Particularly cruel towards its female characters past the point of misogyny (though arguably the male characters fare worse for wear), no one in this mean and mad sadism drenched romp gets away clean or in one piece.  And yet there’s a method to Miike and Yamamoto’s madness, grounding the shocks with a character driven underpinning contrasting the moral compasses of Kakihara and Ichi.  Though titled Ichi the Killer while giving equal time to both characters, Miike’s film is mostly about our connection to the depraved but flamboyantly cool Kakihara.  With his bleached blond hair barely obscuring his battle scarred face with two slits across his lips, forming a Joker-like smile held together by two rings, a standout image includes the sicko in question smoking a cigarette as he casually blows smoke from the open cuts in his face.  While we might be appalled by Kakihara’s actions as he grins his way through every slicing and dicing he commits, including a scene involving meat hooks and needles that will make your hair stand on end, we’re undeniably drawn into the groovy and almost homoerotic aura radiating from the man.  Ichi on the other hand is a far more mercurial and debatably more vile character for having as much guilt over his bloodshed as sexual arousal, including a polarizing and potentially offensive opening sequence where he masturbates to a pimp violently raping a prostitute, the film’s title itself rising up from a puddle of semen on the balcony. 

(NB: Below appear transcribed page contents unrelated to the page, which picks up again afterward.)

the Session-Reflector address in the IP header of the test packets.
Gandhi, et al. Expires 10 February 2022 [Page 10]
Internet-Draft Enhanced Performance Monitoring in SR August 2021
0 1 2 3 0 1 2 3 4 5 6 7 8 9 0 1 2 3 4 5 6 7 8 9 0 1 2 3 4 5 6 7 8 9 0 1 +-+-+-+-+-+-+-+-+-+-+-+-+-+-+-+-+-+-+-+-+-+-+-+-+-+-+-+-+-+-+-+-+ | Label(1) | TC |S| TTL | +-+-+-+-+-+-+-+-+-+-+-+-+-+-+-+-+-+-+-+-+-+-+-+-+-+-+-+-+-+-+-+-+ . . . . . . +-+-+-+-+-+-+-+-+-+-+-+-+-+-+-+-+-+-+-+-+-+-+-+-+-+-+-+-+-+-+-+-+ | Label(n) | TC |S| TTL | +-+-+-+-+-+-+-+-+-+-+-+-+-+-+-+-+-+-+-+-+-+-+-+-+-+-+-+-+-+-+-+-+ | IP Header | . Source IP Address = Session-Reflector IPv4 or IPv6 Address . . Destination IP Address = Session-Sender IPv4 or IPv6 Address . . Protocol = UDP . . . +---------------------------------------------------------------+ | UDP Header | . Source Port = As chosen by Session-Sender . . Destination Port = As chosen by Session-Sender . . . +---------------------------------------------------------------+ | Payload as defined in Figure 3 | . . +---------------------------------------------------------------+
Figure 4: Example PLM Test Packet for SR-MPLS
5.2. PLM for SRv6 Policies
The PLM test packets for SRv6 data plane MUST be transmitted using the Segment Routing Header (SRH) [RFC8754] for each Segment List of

From the get go, Ichi the Killer feels like an angry punk trolling puritanical sensibilities with all the subtlety of a flasher shaking his publicly exposed member about.  Causing enormous controversy upon release, the film is banned in at least three countries and faced heavy censorship throughout the world with heavy cuts imposed on many sequences while other scenes are dropped in their entirety.  When I first saw this in the theater, I was handed a vomit bag at the ticket booth which I still have today.  My first exposure to who would soon become one of my favorite modern Japanese directors catches the insanely prolific provocateur around the time his films first started receiving attention in the United States.  Still very busy in the film world including having achieved mainstream critical and commercial solidarity in the years since his still divisive and for some offensive Ichi the Killer, Miike has shown no signs of slowing down his output or softening the sharp edges his works has become notorious for.  An obvious influence on Kill Bill Vol. 1, notably with the Boss Tanaka sequence and the casting of Sakichi Sato as Charlie Brown, Ichi the Killer is that rare film which functions as a transgressive endurance test and a richly detailed character driven critique of our own unspoken bloodlust.  


Early in production, heartthrob ladies’ man Tadanabou Asano expressed he doesn’t like violent films which begs the question why he agreed to play one of the most violent and sadistic characters in fiction.  After discussion with Miike, the difference between doing violence because the story requires it and doing it because you can quickly became plain as day and Asano eagerly accepted the challenge of participating in Miike’s shocker.  Like Asano, we can’t help but watch and enjoy Ichi the Killer’s perversely sick extremes against our better judgment.  Lending itself to nothing other than the source, the film is at once a pure expression of its director, a hyperkinetic adaptation of Yamamato’s manga and a change for some of Japan’s most gifted actors to challenge themselves in ways they never imagined.  Dubbed the Godfather of modern V cinema while standing on the shoulders of Tsukamoto and further informing the eventual emergence of Sion Sono, Takashi Miike has created an intentionally indigestible work which proves to be both an endurance test for some and a richly detailed character study for others.  Not for the faint hearted in the slightest but not to be missed by cinephiles unacquainted with the Japanese provocateur eager to see the closest thing to a comic book on film for adults only.